Cela ne veut pas dire que l’IA ne va pas transformer des secteurs entiers. Cela signifie que le rythme d’adoption est crucial. Si l’adoption des entreprises progresse à un rythme comparable à celui du cloud (avec plusieurs années de maturation) plutôt qu’à un “boom” immédiat, le décalage entre investissements massifs et monétisation pourrait mettre à rude épreuve les bilans, surtout pour ceux qui ont investi davantage avec de la dette ou des engagements rigides.
Sans “régulation” publique : c’est le marché qui tranche
Un autre élément qui accentue l’inquiétude est l’attente d’un éventuel sauvetage public. Certains analystes excluent cette possibilité. Aux États-Unis, des responsables de la Maison Blanche assurent que il n’y aura pas de “bailout” pour les investissements privés dans l’IA, un message qui, s’il se confirmait, laisserait les entreprises et les investisseurs face à un scénario classique : si les comptes ne suivent pas, il faudra réduire, refinancer ou restructurer.

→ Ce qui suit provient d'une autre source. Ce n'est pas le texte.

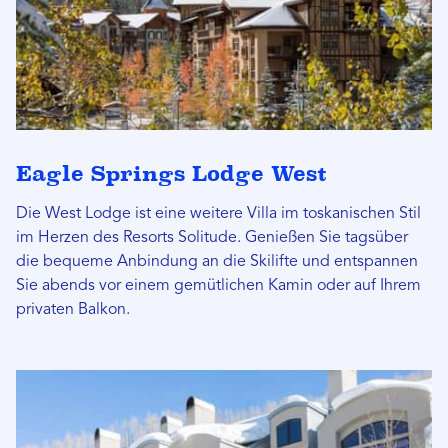
Eagle Springs Lodge West
Die West Lodge ist eine weitere Villa im toskanischen Stil
im Herzen des Resorts Solitude. Genießen Sie tagsüber
die bequeme Anbindung an die Skilifte und entspannen
Sie abends vor einem gemütlichen Kamin oder auf Ihrem
privaten Balkon.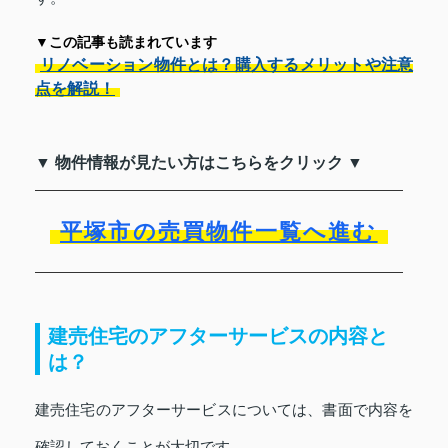
▼この記事も読まれています
リノベーション物件とは？購入するメリットや注意
点を解説！
▼ 物件情報が見たい方はこちらをクリック ▼
平塚市の売買物件一覧へ進む
建売住宅のアフターサービスの内容と
は？
建売住宅のアフターサービスについては、書面で内容を
確認しておくことが大切です。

Les éléments à surveiller désormais
Dans ce contexte, deux camps s’affrontent : ceux qui pensent qu’Oracle, grâce à ses activités historiques, peut traverser cette période d’incertitude financière, et ceux qui considèrent que la taille du “saut” en centres de données augmente considérablement le risque. À court terme, voici cinq indicateurs que le marché surveillera de près :
- Évolution du flux de trésorerie disponible et du capex trimestre après trimestre.

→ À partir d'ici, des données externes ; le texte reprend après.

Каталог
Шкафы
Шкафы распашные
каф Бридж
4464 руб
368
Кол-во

- Calendrier précis de livraison des centres de données (et les éventuels retards).
- Capacité contractée vs. capacité construite (taux d’occupation réel).

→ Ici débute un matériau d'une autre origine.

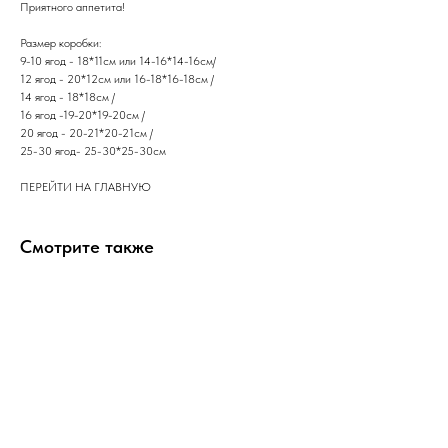
​Приятного аппетита!
Размер коробки:
9-10 ягод - 18*11см или 14-16*14-16см/
12 ягод - 20*12см или 16-18*16-18см /
14 ягод - 18*18см /
16 ягод -19-20*19-20см /
20 ягод - 20-21*20-21см /
25-30 ягод- 25-30*25-30см
ПЕРЕЙТИ НА ГЛАВНУЮ
Смотрите также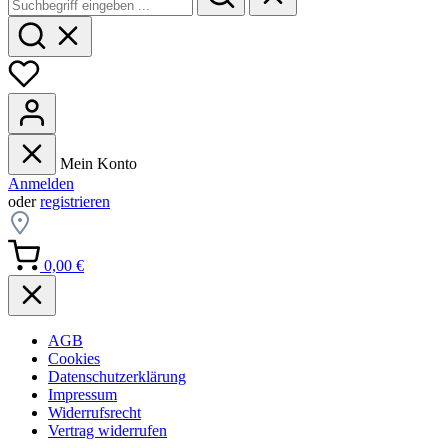
Mein Konto
Anmelden
oder
registrieren
0,00 €
AGB
Cookies
Datenschutzerklärung
Impressum
Widerrufsrecht
Vertrag widerrufen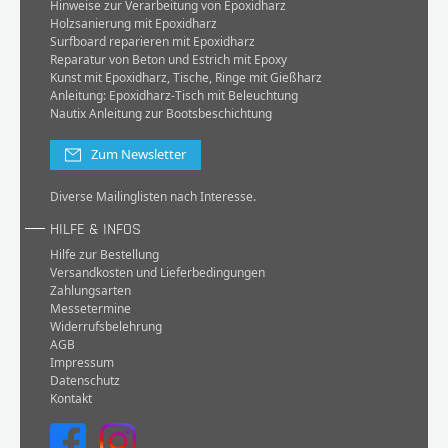
Hinweise zur Verarbeitung von Epoxidharz
Holzsanierung mit Epoxidharz
Surfboard reparieren mit Epoxidharz
Reparatur von Beton und Estrich mit Epoxy
Kunst mit Epoxidharz, Tische, Ringe mit Gießharz
Anleitung: Epoxidharz-Tisch mit Beleuchtung
Nautix Anleitung zur Bootsbeschichtung
Zum Newsletter
Diverse Mailinglisten nach Interesse.
HILFE & INFOS
Hilfe zur Bestellung
Versandkosten und Lieferbedingungen
Zahlungsarten
Messetermine
Widerrufsbelehrung
AGB
Impressum
Datenschutz
Kontakt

- Rondes de financement et revenus d’OpenAI (rythme et croissance qualitative).
- Tensions sur le marché du crédit (CDS, écarts de spreads obligataires et notes de crédit).
Pour l’instant, l’“oiseau de l’avertissement” ne signe pas l’effondrement, mais rappelle un principe souvent oublié lors des fêtes technologiques : lorsque l’infrastructure coûte des centaines de milliards, la magie finit souvent par entrer en collision avec la comptabilité.
Questions fréquentes
Que signifie la hausse des CDS d’Oracle et pourquoi cela est-il important dans le contexte des centres de données IA ?
Une augmentation des CDS indique une perception accrue du risque de crédit par le marché. Dans les investissements très capex (comme les centres de données pour IA), cela peut rendre le financement plus coûteux et influer sur la santé financière.
En quoi consiste l’accord de 300 milliards de dollars entre Oracle et OpenAI et que représente-t-il à l’échelle annuelle ?
Il s’agit d’un engagement d’achat de capacité de calcul et de centres de données sur plusieurs années. Si l’accord était entièrement réalisé, cela représenterait en moyenne 60 milliards de dollars par an, mais la cadence réelle dépendra des livraisons et des échéances.
Pourquoi l’infrastructure IA se mesure-t-elle en gigawatts plutôt qu’en simple nombre de serveurs ?
Parce que le défi n’est plus seulement hardware : c’est l’énergie disponible, la connectivité, la refroidissement, et la logistique de la construction d’installations à grande échelle.
Comment une entreprise peut-elle évaluer le retour sur investissement de l’IA générative sans supporter des coûts difficiles à justifier ?
En définissant des cas d’usage avec des métriques claires (temps économisé, réduction d’incidents, augmentation des conversions), en pilotant avec des données, en contrôlant les coûts par utilisateur ou processus, et en n’étendant qu’aux domaines où l’impact est réellement avéré.